The latest delays for the Sony PS3 are reportedly caused by problems with getting parts for the Blu-Ray DVD players that are to be part of the package. And now Sony says that they are only going to ship 100,000 units for the entire USA in November. How many stores will be carrying it? If each one takes a unit as a floor model, there goes a large portion of the month’s shipments. And there goes Blu-Ray’s hopes of quickly establishing a large market for Blu-Ray discs. The competing HD DVD has an advantage in speed to market (and lower cost) which could translate into a larger installed base, at least at the start.
But speed to market is not a guarantee for success; just look at the history of DVD-RAM versus DVD+/-RW on the computer side. However, a new development has cropped up that may be the tipping point for HD DVD’s eventual success.
Memory-Tech and Toshiba have announced the development of a new three-layer disc format. One layer of this single-sided disc can be standard DVD format, and another can be the new high-density HD-DVD format. And the third layer can be a second layer of either the DVD or the HD-DVD format, depending on the content producer’s choice.
What does this mean? It means that you can take this one disc and either drop it into a standard DVD player — for a standard definition playback — or into an HD-DVD player for a high-def version of the content. Why is this important? It means that consumers and video rental stores will only have to buy one disc that supports both versions.
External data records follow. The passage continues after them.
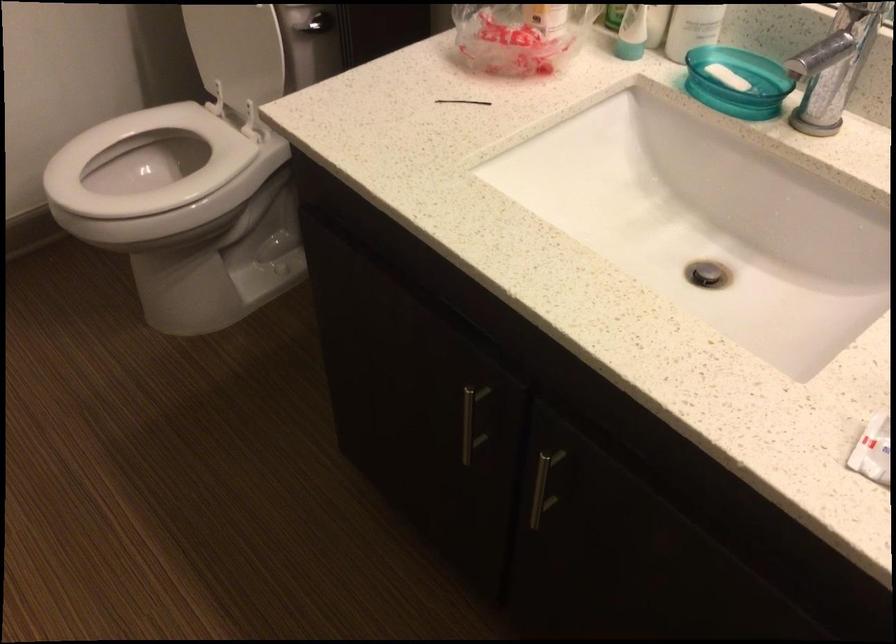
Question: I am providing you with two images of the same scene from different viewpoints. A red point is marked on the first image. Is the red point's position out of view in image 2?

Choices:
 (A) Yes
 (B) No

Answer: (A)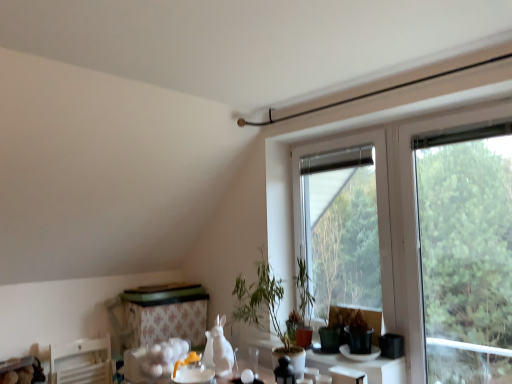
What do you see at coordinates (291, 359) in the screenshot?
I see `transparent glass vase at lower center` at bounding box center [291, 359].

Find the location of a particular element. green matte plant at center is located at coordinates point(265,307).

Measure the distance between green matte plant at center and camera.

green matte plant at center is 7.45 feet from camera.

What do you see at coordinates (345, 223) in the screenshot? I see `transparent glass window at center` at bounding box center [345, 223].

This screenshot has width=512, height=384. What do you see at coordinates (165, 313) in the screenshot? I see `floral-patterned fabric at lower center` at bounding box center [165, 313].

Where is `transparent glass vase at lower center`? The image size is (512, 384). transparent glass vase at lower center is located at coordinates (291, 359).

Is green matte plant at center turned away from transparent glass vase at lower center?

That's not correct — green matte plant at center is not looking away from transparent glass vase at lower center.

Does point (302, 361) appear closer or farther from the camera than point (294, 363)?

Point (302, 361) is farther from the camera than point (294, 363).

Are green matte plant at center and transparent glass vase at lower center beside each other?

No, green matte plant at center is not beside transparent glass vase at lower center.

Locate an element on the screen. The width and height of the screenshot is (512, 384). houseplant above the transparent glass vase at lower center (from the image's perspective) is located at coordinates (265, 307).

Which object is thinner, transparent glass vase at lower center or green leafy tree at right?

Thinner between the two is green leafy tree at right.

Is transparent glass vase at lower center located outside green leafy tree at right?

Absolutely, transparent glass vase at lower center is external to green leafy tree at right.

Considering the positions of points (296, 360) and (511, 326), is point (296, 360) closer to camera compared to point (511, 326)?

Yes, it is in front of point (511, 326).

From the image's perspective, which one is positioned lower, green leafy tree at right or green matte plant at center?

green matte plant at center is shown below in the image.

Could you tell me if green leafy tree at right is turned towards green matte plant at center?

No, green leafy tree at right is not oriented towards green matte plant at center.

What's the angular difference between green leafy tree at right and green matte plant at center's facing directions?

There is a 0.799-degree angle between the facing directions of green leafy tree at right and green matte plant at center.

Considering the points (481, 310) and (292, 363), which point is behind, point (481, 310) or point (292, 363)?

The point (481, 310) is farther.

Can you confirm if green leafy tree at right is smaller than floral-patterned fabric at lower center?

No.

Looking at this image, what's the angular difference between green leafy tree at right and floral-patterned fabric at lower center's facing directions?

The angular difference between green leafy tree at right and floral-patterned fabric at lower center is 85.5 degrees.

Is floral-patterned fabric at lower center located within green leafy tree at right?

No, green leafy tree at right does not contain floral-patterned fabric at lower center.

From the image's perspective, would you say green leafy tree at right is shown under floral-patterned fabric at lower center?

No, from the image's perspective, green leafy tree at right is not below floral-patterned fabric at lower center.

Find the location of a particular element. Image resolution: width=512 pixels, height=384 pixels. tree in front of the green matte plant at center is located at coordinates (466, 240).

Can you confirm if green matte plant at center is positioned to the right of green leafy tree at right?

No.

From a real-world perspective, is green matte plant at center physically located above or below green leafy tree at right?

green matte plant at center is below green leafy tree at right.

Based on their sizes in the image, would you say floral-patterned fabric at lower center is bigger or smaller than transparent glass window at center?

In the image, floral-patterned fabric at lower center appears to be larger than transparent glass window at center.

From a real-world perspective, is floral-patterned fabric at lower center over transparent glass window at center?

Actually, floral-patterned fabric at lower center is physically below transparent glass window at center in the real world.

Choose the correct answer: Is floral-patterned fabric at lower center inside transparent glass window at center or outside it?

floral-patterned fabric at lower center exists outside the volume of transparent glass window at center.

Can you confirm if floral-patterned fabric at lower center is shorter than transparent glass window at center?

Yes.

Would you say transparent glass vase at lower center is part of transparent glass window at center's contents?

Actually, transparent glass vase at lower center is outside transparent glass window at center.

From a real-world perspective, which is physically below, transparent glass window at center or transparent glass vase at lower center?

transparent glass vase at lower center.

From the image's perspective, is transparent glass window at center below transparent glass vase at lower center?

No.

Find the location of a particular element. The width and height of the screenshot is (512, 384). houseplant in front of the transparent glass vase at lower center is located at coordinates (265, 307).

Locate an element on the screen. glass vase located on the left of green leafy tree at right is located at coordinates (291, 359).

From the image, which object appears to be nearer to transparent glass window at center, transparent glass vase at lower center or green leafy tree at right?

green leafy tree at right lies closer to transparent glass window at center than the other object.

Looking at the image, which one is located closer to floral-patterned fabric at lower center, green leafy tree at right or green matte plant at center?

green matte plant at center lies closer to floral-patterned fabric at lower center than the other object.

Looking at the image, which one is located closer to floral-patterned fabric at lower center, transparent glass window at center or green matte plant at center?

green matte plant at center is positioned closer to the anchor floral-patterned fabric at lower center.

Considering their positions, is green leafy tree at right positioned closer to transparent glass window at center than transparent glass vase at lower center?

green leafy tree at right is closer to transparent glass window at center.

Looking at the image, which one is located closer to transparent glass vase at lower center, green leafy tree at right or green matte plant at center?

green matte plant at center is positioned closer to the anchor transparent glass vase at lower center.

Looking at the image, which one is located closer to green leafy tree at right, transparent glass vase at lower center or floral-patterned fabric at lower center?

Among the two, transparent glass vase at lower center is located nearer to green leafy tree at right.

Consider the image. When comparing their distances from green leafy tree at right, does transparent glass vase at lower center or transparent glass window at center seem closer?

transparent glass window at center lies closer to green leafy tree at right than the other object.

Considering their positions, is transparent glass vase at lower center positioned further to green leafy tree at right than green matte plant at center?

transparent glass vase at lower center.

The width and height of the screenshot is (512, 384). Find the location of `houseplant between floral-patterned fabric at lower center and green leafy tree at right in the horizontal direction`. houseplant between floral-patterned fabric at lower center and green leafy tree at right in the horizontal direction is located at coordinates (265, 307).

I want to click on bay window situated between green matte plant at center and green leafy tree at right from left to right, so click(345, 223).

Find the location of a particular element. This screenshot has height=384, width=512. glass vase located between green matte plant at center and floral-patterned fabric at lower center in the depth direction is located at coordinates (291, 359).

The height and width of the screenshot is (384, 512). What are the coordinates of `glass vase between green matte plant at center and green leafy tree at right` in the screenshot? It's located at (291, 359).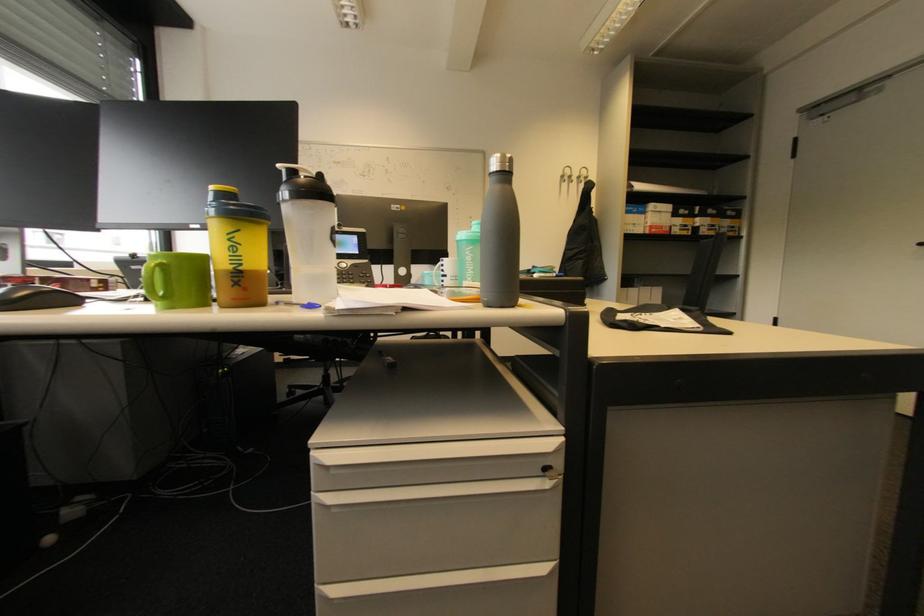
This screenshot has width=924, height=616. What do you see at coordinates (155, 280) in the screenshot?
I see `the green mug handle` at bounding box center [155, 280].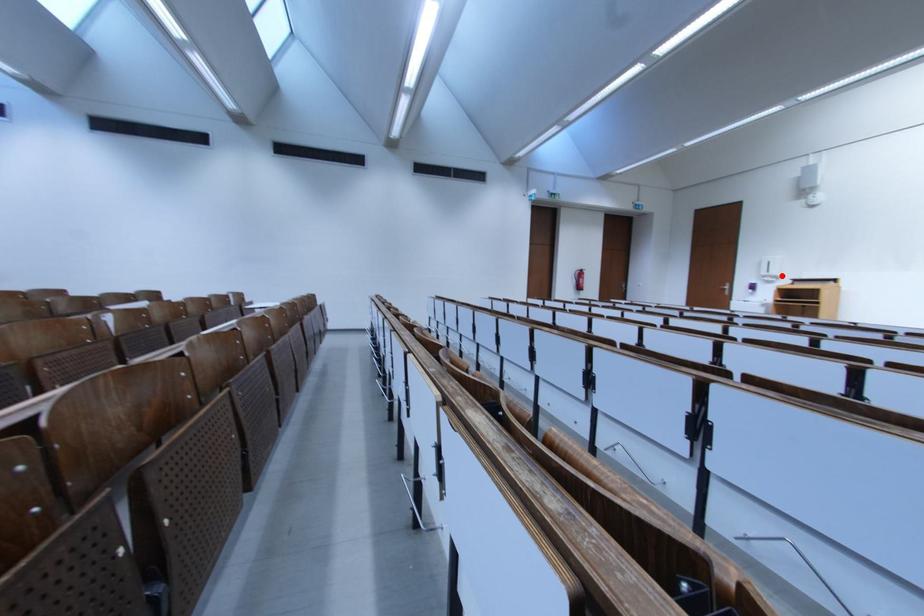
If the consumer has a DVD player and later upgrades, then the investment in these dual-format discs will not be wasted.
Memory-Tech and Toshiba are taking this new format to the DVD Forum for approval. I’m not aware of anything equivalent on the Blu-Ray side of things, and I’m not sure that it’s possible to create a single-sided disc that is compatible with both DVD and Blu-Ray. If this new format is approved and can be manufactured without adding a premium to the normal HD DVD disc prices, then this could be the deciding factor in the contest between HD DVD and Blu-Ray.